→ **AANGELEVERD FRAGMENT**:
======
Advertentie
ruimte en milieu / Achtergrond

Een middagje monumenten per week

Minister Plasterk heeft grootse plannen met de monumentenzorg. Volgend jaar moet er een nieuwe wet liggen. Gemeenten krijgen een prominente rol bij de bescherming. Op papier. In de praktijk mankeren de mensen en middelen.

22 februari 2008

Medio oktober 2007 dropte minister Plasterk van Onderwijs, Cultuur en Wetenschappen een bommetje. Hij presenteerde een lijst van honderd topmonumenten uit de wederopbouw die in aanmerking komen voor rijksbescherming. Het was een voorzet voor de discussie over een nieuw monumentenstelsel, die in 2009 moet resulteren in een vernieuwde Monumentenwet. Met zijn lijst, die vergezeld ging van een fraai geïllustreerd boek, wilde de bewindsman laten zien welke naoorlogse architectuur voor het nageslacht bewaard dient te blijven.

 

De 'lijst van honderd', die overigens nog niet definitief is, maakte veel kritiek los. Gemeenten en monumentenorganisaties vonden de selectie te conservatief, te beperkt en te eenzijdig. 'De lijst van de minister is duidelijk samengesteld vanuit traditioneel kunsthistorisch perspectief', zegt onafhankelijk architectuurhistoricus Karel Loeff. 'Hij bevat alleen panden en objecten van architectonische waarde, maar de waarde van de naoorlogse bouwkunst zit ook in civieltechnische werken en in de details en het materiaalgebruik van "gewone" gebouwen.' Loeff is naast monumentenadviseur directeur van de landelijke monumentenvereniging Heemschut, die het ministerie een gepeperde reactie op de lijst van honderd stuurde.
======
→ **UITTREKSEL GEGEVENSSET**:
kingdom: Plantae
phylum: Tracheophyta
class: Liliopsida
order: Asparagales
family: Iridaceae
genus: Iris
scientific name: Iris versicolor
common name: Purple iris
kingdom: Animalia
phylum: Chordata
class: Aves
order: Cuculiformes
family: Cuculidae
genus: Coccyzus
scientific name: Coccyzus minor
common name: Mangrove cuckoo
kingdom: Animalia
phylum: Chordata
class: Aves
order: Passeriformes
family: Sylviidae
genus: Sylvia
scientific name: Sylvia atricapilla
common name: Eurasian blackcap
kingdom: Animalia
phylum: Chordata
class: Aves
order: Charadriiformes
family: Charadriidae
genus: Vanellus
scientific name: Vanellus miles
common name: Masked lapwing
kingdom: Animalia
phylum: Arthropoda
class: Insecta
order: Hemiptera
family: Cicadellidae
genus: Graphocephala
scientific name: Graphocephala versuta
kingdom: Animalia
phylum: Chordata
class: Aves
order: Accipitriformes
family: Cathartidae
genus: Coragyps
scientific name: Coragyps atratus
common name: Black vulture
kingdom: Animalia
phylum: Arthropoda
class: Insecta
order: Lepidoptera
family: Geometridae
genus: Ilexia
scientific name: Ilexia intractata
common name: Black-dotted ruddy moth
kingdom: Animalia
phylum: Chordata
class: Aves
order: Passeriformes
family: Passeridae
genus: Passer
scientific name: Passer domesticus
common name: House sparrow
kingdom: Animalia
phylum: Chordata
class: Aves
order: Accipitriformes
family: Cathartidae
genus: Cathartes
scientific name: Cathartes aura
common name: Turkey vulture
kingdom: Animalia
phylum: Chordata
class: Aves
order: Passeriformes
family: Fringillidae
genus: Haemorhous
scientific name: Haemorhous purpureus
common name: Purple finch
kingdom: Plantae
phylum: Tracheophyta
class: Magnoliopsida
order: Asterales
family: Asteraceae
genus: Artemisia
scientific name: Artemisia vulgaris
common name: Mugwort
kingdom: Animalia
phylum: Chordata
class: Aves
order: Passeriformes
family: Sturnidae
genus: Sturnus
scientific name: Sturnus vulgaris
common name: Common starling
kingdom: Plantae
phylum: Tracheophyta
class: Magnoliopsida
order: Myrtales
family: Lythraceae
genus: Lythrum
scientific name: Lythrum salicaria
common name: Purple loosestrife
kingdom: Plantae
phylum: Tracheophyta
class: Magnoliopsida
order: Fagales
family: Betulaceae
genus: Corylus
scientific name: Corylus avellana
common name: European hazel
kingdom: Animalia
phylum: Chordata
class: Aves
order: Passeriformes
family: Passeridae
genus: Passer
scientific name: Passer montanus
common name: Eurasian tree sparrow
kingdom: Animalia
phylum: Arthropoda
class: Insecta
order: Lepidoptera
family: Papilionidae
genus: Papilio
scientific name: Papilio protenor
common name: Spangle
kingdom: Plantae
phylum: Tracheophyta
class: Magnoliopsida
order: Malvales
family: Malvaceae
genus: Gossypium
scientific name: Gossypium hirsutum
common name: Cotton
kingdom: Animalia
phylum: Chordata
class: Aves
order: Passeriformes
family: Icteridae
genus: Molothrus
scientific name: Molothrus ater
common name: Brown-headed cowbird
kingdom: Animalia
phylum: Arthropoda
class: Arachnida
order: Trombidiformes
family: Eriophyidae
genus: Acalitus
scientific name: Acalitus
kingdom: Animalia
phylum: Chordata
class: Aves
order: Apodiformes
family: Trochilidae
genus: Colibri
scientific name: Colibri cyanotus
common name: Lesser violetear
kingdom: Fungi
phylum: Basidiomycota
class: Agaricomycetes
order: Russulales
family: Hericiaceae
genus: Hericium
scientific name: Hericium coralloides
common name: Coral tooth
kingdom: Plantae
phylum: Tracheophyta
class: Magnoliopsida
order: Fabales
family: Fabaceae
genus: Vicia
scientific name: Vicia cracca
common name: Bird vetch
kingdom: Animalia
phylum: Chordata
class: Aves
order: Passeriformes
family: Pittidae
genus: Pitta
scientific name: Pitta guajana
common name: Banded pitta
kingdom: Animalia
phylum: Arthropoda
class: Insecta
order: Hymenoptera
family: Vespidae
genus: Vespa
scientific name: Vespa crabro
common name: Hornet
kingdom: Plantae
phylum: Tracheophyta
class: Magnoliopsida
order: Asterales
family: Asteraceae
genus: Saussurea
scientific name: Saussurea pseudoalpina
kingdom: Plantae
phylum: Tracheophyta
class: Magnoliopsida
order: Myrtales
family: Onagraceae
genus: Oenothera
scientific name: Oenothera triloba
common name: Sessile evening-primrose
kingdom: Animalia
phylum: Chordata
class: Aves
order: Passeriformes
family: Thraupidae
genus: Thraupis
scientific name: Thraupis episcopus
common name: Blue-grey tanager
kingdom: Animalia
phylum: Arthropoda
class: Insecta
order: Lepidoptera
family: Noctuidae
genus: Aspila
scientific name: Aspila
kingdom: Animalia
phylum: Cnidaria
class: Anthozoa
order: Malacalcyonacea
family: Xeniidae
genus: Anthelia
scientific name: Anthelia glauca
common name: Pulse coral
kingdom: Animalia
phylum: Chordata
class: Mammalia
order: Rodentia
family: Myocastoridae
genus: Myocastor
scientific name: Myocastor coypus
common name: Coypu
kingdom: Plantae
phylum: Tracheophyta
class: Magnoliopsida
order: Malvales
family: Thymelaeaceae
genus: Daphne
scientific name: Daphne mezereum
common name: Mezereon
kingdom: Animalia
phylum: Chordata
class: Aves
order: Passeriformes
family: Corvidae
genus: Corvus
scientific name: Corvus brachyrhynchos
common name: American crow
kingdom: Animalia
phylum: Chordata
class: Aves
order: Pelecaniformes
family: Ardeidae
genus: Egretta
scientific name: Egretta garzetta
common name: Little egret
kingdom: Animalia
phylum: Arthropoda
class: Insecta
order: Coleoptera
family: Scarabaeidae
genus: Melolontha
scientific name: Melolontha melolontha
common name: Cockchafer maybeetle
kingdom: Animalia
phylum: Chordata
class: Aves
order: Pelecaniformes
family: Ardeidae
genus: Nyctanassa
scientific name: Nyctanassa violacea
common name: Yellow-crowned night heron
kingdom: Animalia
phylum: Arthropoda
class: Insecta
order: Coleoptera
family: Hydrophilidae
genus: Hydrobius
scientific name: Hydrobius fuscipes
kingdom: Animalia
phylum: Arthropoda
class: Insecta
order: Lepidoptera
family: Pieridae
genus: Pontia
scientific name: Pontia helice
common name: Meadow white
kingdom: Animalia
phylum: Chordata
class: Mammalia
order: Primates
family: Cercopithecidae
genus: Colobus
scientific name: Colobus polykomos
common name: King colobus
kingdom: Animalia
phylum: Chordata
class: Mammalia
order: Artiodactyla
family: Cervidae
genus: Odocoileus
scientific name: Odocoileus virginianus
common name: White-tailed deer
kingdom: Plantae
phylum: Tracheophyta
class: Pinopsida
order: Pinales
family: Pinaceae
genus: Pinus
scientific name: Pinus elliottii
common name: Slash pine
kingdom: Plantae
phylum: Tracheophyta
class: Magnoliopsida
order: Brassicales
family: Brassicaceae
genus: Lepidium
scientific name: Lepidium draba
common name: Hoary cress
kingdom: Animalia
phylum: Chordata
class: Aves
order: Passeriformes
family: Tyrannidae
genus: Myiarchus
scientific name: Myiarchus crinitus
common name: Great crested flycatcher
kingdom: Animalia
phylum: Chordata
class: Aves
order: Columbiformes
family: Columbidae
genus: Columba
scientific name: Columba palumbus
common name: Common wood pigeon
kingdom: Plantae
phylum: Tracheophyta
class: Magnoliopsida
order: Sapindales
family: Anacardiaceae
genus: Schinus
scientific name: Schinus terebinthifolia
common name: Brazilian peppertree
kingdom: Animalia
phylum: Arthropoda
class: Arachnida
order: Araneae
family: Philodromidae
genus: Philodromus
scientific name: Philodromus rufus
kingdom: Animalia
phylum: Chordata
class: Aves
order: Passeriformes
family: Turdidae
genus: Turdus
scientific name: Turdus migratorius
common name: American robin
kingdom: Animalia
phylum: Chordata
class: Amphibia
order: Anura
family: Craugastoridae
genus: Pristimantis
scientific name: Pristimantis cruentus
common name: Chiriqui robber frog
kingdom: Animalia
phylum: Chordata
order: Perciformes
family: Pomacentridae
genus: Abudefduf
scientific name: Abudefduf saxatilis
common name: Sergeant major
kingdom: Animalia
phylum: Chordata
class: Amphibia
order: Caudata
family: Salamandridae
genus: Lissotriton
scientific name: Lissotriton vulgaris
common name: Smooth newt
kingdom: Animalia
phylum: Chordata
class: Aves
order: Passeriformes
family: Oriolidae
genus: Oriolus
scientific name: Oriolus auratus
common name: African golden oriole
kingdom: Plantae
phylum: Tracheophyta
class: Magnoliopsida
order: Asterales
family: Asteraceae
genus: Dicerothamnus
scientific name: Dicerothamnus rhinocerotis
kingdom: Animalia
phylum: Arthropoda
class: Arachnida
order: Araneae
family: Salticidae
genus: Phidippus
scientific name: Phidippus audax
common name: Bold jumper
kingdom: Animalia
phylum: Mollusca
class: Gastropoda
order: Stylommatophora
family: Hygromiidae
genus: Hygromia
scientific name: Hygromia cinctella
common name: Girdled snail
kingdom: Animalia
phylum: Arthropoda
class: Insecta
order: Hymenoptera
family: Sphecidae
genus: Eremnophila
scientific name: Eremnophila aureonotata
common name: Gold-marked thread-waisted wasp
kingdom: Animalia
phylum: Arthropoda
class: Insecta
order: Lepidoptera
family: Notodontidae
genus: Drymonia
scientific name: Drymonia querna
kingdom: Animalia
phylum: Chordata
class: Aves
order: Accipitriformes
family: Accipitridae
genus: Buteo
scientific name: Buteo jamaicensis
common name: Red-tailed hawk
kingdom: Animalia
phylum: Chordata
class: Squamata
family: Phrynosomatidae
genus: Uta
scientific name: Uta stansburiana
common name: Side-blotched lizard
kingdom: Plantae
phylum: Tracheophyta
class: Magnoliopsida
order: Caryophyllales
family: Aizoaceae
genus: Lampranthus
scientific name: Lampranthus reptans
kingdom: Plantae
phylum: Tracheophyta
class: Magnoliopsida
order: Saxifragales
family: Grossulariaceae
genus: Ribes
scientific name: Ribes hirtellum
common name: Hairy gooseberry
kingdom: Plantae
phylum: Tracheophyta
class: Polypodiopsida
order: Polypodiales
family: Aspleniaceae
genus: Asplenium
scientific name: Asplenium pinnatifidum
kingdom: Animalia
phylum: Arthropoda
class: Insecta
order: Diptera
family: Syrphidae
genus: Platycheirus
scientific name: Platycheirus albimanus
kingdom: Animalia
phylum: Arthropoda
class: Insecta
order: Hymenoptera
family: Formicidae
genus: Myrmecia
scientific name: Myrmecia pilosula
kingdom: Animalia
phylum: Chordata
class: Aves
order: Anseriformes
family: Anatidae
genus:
======
→ **OPDRACHT 1**: Vertaal de zin "Gemeenten en monumentenorganisaties vonden de selectie te conservatief, te beperkt en te eenzijdig." uit het fragment over monumentenzorg in het Engels.
→ **OPDRACHT 2**: Wanneer presenteerde minister Plasterk volgens het fragment over monumentenzorg zijn lijst van honderd topmonumenten uit de wederopbouw?
→ **OPDRACHT 3**: Geef voor elk van de volgende beweringen aan of deze overeenstemt met het fragment over monumentenzorg, en citeer de doorslaggevende woorden: (a) De discussie over een nieuw monumentenstelsel moet in 2009 uitmonden in een vernieuwde Monumentenwet. (b) De lijst van honderd is inmiddels definitief vastgesteld. (c) Karel Loeff is directeur van de landelijke monumentenvereniging Heemschut.

→ **VOLLEDIG ANTWOORD 1**: Municipalities and heritage organizations found the selection too conservative, too limited and too one-sided.

→ **VOLLEDIG ANTWOORD 2**: Medio oktober 2007.

→ **VOLLEDIG ANTWOORD 3**:
(a) Ja: "die in 2009 moet resulteren in een vernieuwde Monumentenwet".
(b) Nee: "die overigens nog niet definitief is".
(c) Ja: "Loeff is naast monumentenadviseur directeur van de landelijke monumentenvereniging Heemschut".